#### Material for this exercise ####

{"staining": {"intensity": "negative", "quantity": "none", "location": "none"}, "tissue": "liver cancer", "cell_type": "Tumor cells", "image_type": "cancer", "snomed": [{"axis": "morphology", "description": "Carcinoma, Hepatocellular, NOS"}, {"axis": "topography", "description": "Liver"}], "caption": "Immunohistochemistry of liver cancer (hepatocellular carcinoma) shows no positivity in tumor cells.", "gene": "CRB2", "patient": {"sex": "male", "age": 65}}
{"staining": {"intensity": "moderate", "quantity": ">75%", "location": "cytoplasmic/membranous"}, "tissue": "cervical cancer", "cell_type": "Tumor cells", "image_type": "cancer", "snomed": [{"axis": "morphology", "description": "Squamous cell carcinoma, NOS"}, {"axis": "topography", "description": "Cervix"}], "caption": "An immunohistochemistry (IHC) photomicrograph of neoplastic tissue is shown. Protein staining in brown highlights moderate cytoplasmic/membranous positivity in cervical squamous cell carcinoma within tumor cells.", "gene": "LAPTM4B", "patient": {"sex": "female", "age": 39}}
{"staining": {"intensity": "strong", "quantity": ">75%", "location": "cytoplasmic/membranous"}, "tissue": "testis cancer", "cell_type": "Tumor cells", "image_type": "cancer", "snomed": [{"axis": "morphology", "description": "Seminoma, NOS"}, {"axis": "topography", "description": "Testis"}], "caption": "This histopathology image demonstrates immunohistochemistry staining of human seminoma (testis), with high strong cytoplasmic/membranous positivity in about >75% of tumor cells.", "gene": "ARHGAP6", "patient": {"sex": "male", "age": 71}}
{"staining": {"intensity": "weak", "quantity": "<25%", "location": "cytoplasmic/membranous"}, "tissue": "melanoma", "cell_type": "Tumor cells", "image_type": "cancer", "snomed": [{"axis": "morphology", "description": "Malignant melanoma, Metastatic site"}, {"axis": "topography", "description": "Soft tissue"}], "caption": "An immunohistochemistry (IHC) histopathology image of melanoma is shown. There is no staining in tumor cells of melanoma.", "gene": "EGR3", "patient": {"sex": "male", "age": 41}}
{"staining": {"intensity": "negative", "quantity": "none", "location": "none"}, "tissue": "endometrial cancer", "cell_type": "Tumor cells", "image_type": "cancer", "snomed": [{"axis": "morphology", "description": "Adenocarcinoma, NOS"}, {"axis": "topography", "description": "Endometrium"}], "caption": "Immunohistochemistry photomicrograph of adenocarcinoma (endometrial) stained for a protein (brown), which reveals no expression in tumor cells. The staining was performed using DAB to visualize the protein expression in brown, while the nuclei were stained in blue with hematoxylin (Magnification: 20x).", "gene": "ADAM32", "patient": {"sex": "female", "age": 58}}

####

Description of the task: Work out the count of lines in the data above containing the string "histopathology". Give it alone.

Output: 2